## BEGIN
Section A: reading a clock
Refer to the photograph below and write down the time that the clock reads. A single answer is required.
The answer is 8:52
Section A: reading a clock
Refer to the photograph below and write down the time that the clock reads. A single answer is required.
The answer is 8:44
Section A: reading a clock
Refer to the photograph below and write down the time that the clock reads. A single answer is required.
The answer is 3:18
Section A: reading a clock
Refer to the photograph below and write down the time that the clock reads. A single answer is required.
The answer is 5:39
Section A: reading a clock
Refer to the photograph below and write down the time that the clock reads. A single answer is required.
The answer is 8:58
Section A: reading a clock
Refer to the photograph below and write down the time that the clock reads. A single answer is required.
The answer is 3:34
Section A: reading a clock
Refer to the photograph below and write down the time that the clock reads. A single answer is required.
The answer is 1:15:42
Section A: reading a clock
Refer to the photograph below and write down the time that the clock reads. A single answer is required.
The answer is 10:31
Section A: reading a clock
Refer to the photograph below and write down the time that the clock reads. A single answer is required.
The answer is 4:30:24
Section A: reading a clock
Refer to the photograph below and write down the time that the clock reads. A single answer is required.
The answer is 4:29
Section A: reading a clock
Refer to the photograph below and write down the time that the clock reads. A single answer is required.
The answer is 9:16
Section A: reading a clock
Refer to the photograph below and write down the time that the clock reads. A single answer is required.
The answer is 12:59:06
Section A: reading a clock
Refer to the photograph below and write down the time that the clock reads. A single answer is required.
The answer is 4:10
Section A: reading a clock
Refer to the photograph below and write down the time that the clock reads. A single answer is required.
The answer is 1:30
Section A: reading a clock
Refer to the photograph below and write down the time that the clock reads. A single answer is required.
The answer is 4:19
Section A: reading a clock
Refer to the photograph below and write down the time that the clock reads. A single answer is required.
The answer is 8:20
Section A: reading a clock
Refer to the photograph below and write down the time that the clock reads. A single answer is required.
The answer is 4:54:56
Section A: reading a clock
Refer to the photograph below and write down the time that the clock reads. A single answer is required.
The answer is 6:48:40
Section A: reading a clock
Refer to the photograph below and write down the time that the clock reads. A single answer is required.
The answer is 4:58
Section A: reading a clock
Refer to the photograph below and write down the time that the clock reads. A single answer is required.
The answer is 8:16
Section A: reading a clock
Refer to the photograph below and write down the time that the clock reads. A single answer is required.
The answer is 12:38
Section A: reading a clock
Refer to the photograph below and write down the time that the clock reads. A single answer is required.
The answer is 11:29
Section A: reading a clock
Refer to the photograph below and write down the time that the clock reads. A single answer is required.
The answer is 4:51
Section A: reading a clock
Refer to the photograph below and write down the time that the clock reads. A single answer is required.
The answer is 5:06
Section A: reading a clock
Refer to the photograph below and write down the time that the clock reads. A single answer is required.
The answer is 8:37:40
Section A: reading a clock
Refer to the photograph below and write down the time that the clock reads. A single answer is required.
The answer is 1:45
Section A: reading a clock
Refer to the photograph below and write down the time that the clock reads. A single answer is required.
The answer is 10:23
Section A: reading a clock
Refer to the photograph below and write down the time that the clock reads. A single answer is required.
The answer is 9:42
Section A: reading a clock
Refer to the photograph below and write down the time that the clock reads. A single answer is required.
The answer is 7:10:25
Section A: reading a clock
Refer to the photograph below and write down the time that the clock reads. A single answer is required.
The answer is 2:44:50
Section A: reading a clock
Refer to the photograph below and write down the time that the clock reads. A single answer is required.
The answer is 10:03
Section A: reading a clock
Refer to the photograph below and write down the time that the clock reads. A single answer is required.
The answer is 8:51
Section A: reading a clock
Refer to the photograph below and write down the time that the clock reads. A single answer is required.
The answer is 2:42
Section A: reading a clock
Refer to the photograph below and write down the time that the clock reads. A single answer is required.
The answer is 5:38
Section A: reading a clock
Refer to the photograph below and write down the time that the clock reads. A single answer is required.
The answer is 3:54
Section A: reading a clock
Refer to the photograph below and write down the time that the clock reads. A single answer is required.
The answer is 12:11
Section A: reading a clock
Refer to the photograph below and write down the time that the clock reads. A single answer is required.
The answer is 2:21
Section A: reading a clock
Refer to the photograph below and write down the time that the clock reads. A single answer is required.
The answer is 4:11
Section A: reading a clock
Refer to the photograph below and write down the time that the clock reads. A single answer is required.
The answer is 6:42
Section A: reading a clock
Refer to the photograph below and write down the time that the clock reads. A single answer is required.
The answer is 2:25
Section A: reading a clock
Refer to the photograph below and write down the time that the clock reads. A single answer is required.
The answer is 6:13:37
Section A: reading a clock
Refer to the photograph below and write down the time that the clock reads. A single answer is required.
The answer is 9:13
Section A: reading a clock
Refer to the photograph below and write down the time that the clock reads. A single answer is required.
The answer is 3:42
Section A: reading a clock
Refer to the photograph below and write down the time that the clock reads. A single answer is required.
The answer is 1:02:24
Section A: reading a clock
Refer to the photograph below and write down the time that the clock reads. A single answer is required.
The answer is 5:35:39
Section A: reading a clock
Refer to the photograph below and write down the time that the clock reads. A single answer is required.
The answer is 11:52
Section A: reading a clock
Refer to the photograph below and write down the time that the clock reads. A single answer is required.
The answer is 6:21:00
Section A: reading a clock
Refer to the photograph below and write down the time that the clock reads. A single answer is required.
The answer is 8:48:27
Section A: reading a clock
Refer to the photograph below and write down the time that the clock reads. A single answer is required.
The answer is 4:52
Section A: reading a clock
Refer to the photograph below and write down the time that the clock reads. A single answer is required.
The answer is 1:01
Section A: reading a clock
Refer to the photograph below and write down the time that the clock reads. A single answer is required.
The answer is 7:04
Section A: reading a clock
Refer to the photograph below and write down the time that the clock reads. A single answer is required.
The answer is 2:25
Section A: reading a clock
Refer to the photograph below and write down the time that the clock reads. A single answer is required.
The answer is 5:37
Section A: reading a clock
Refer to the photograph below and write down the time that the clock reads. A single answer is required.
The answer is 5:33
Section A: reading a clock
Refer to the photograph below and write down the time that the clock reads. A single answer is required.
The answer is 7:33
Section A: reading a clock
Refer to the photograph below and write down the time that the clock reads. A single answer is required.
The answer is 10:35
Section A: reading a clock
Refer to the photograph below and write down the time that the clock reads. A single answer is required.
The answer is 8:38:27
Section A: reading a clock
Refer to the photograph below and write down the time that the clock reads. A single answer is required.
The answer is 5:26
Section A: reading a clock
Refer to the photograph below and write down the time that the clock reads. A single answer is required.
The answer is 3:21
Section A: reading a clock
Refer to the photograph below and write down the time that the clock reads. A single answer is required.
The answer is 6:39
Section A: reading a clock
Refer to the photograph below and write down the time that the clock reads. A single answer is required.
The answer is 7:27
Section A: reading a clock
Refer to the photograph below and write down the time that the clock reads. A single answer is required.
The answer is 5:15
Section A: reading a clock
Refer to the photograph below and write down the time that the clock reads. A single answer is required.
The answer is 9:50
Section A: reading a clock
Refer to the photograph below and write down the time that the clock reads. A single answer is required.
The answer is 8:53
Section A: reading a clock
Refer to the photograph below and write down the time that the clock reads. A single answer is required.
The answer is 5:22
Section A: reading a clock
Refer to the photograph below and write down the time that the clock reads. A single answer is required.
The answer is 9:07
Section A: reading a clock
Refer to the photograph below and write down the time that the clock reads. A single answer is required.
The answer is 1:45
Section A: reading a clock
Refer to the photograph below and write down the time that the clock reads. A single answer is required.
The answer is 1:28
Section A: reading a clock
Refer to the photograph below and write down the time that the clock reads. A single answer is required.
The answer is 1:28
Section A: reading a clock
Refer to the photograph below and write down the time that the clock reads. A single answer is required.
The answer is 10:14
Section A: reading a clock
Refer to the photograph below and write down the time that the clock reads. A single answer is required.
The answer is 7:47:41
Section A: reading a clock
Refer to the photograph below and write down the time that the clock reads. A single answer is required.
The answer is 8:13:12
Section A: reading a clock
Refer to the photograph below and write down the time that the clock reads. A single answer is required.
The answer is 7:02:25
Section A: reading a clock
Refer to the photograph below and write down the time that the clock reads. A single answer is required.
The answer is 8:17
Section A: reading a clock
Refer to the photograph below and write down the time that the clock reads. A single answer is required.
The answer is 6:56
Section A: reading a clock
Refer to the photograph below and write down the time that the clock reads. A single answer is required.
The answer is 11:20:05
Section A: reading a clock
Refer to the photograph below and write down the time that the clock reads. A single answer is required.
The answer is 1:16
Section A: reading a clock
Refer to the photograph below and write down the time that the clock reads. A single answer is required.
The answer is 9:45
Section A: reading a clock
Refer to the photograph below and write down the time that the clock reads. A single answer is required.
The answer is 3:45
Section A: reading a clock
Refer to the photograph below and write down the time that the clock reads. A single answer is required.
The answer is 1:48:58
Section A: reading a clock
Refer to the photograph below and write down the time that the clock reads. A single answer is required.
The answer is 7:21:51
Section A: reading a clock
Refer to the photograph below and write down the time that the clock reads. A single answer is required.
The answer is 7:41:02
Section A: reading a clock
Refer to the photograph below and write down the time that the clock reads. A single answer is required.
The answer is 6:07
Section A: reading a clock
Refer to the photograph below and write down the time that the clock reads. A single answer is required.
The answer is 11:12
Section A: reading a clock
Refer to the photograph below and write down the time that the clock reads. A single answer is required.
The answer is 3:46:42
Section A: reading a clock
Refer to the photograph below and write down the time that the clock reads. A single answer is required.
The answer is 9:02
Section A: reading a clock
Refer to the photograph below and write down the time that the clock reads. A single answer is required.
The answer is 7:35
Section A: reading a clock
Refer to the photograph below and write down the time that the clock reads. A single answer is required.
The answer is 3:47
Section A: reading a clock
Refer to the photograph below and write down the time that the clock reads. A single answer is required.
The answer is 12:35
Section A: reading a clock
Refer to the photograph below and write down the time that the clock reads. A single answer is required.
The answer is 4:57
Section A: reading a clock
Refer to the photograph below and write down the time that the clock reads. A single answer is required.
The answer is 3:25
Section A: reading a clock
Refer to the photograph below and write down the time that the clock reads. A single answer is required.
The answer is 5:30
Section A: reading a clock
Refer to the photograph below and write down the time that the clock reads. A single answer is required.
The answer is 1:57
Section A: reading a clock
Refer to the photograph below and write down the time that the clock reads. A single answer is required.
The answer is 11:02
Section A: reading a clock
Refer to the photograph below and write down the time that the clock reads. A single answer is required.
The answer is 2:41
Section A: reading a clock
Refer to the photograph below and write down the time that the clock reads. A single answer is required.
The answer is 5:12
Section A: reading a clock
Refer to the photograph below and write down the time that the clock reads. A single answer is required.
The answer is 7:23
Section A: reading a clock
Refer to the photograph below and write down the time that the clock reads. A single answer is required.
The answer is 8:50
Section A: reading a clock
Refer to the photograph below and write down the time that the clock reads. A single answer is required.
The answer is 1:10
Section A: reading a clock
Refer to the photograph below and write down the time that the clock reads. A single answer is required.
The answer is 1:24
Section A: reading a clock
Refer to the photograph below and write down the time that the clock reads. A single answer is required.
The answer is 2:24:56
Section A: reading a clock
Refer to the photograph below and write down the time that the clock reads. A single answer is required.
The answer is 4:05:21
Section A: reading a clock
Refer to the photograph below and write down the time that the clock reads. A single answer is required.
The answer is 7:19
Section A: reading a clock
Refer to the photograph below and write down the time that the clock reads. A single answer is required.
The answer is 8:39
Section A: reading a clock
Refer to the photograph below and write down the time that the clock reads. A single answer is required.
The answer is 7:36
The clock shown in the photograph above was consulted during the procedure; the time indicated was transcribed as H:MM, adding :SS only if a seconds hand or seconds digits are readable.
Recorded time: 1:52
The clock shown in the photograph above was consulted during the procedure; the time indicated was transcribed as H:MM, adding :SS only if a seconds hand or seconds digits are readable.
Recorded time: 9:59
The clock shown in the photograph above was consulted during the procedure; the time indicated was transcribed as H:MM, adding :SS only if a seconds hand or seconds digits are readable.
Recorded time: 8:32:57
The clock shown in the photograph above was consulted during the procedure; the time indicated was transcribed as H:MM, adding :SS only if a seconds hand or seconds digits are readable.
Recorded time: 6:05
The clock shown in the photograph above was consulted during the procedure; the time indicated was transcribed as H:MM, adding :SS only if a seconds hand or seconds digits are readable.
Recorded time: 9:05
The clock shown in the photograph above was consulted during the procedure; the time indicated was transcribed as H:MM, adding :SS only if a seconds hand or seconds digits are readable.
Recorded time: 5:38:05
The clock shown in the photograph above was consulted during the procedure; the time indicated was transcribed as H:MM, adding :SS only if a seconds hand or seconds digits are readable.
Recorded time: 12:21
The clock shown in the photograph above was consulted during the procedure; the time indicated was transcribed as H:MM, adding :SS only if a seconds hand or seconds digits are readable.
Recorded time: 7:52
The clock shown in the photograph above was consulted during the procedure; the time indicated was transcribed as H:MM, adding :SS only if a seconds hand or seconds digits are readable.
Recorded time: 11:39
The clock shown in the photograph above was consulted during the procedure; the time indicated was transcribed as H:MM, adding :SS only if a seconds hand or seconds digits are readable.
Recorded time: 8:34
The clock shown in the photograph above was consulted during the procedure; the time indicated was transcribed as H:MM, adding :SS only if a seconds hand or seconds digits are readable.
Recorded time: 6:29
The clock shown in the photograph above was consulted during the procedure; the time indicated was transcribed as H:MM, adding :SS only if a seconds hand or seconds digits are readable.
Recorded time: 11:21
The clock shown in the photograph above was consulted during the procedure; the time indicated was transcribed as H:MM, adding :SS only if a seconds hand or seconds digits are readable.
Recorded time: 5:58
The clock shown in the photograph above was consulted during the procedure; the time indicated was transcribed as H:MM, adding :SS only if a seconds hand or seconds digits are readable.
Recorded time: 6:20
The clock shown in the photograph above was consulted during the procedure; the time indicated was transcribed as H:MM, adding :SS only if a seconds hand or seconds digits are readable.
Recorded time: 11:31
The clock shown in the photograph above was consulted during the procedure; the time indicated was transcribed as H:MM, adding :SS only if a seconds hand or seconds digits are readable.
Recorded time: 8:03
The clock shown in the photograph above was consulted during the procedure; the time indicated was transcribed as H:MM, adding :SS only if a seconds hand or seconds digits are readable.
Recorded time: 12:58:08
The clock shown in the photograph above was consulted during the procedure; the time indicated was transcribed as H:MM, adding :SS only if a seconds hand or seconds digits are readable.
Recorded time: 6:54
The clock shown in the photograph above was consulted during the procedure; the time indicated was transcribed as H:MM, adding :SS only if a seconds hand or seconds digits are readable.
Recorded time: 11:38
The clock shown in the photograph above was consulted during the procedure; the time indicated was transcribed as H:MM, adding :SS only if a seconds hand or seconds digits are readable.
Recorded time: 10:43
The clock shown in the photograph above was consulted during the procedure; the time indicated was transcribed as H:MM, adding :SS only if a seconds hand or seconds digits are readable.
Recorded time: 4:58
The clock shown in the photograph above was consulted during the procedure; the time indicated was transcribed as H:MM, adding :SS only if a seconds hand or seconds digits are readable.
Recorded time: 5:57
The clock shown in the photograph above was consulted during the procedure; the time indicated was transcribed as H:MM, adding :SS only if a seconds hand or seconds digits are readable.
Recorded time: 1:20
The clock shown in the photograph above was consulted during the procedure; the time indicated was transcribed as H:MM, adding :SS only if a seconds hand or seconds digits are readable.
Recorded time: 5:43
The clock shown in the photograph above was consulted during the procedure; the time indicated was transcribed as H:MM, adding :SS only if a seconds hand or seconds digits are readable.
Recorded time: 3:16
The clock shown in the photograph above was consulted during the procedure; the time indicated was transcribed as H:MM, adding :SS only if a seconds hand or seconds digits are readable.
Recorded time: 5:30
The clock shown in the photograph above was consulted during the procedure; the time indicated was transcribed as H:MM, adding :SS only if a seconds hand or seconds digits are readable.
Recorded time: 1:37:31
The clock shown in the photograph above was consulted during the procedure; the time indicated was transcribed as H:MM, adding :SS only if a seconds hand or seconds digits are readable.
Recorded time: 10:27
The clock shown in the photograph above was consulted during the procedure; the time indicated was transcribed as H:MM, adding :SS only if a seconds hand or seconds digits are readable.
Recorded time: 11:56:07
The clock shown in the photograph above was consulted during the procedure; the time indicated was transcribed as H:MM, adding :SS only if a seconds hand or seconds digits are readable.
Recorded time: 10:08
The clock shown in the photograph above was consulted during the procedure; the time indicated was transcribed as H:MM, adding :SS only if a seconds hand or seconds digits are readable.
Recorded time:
## END
**EXERCISE GOAL**
Convert the stretch of the records from the first line through the line containing "The answer is 8:44", both ends included, into a Markdown table with columns headed No. and Line. Number each row and skip any blank lines.

**ANSWER TO THIS EXERCISE**
| No. | Line |
|---|---|
| 1 | Section A: reading a clock |
| 2 | Refer to the photograph below and write down the time that the clock reads. A single answer is required. |
| 3 | The answer is 8:52 |
| 4 | Section A: reading a clock |
| 5 | Refer to the photograph below and write down the time that the clock reads. A single answer is required. |
| 6 | The answer is 8:44 |